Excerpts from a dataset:
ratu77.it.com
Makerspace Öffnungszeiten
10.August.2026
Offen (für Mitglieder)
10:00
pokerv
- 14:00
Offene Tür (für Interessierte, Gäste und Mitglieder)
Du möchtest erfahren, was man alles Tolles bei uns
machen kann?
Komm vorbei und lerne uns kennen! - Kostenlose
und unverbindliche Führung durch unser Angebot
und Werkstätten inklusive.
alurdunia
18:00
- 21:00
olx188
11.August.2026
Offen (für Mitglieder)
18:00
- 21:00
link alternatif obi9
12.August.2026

### Directions for this task
Format every line of the data above as a Markdown table with the columns Line and Text, numbering the rows and omitting blank lines.

### Exercise answer
| Line | Text |
|---|---|
| 1 | ratu77.it.com |
| 2 | Makerspace Öffnungszeiten |
| 3 | 10.August.2026 |
| 4 | Offen (für Mitglieder) |
| 5 | 10:00 |
| 6 | pokerv |
| 7 | - 14:00 |
| 8 | Offene Tür (für Interessierte, Gäste und Mitglieder) |
| 9 | Du möchtest erfahren, was man alles Tolles bei uns |
| 10 | machen kann? |
| 11 | Komm vorbei und lerne uns kennen! - Kostenlose |
| 12 | und unverbindliche Führung durch unser Angebot |
| 13 | und Werkstätten inklusive. |
| 14 | alurdunia |
| 15 | 18:00 |
| 16 | - 21:00 |
| 17 | olx188 |
| 18 | 11.August.2026 |
| 19 | Offen (für Mitglieder) |
| 20 | 18:00 |
| 21 | - 21:00 |
| 22 | link alternatif obi9 |
| 23 | 12.August.2026 |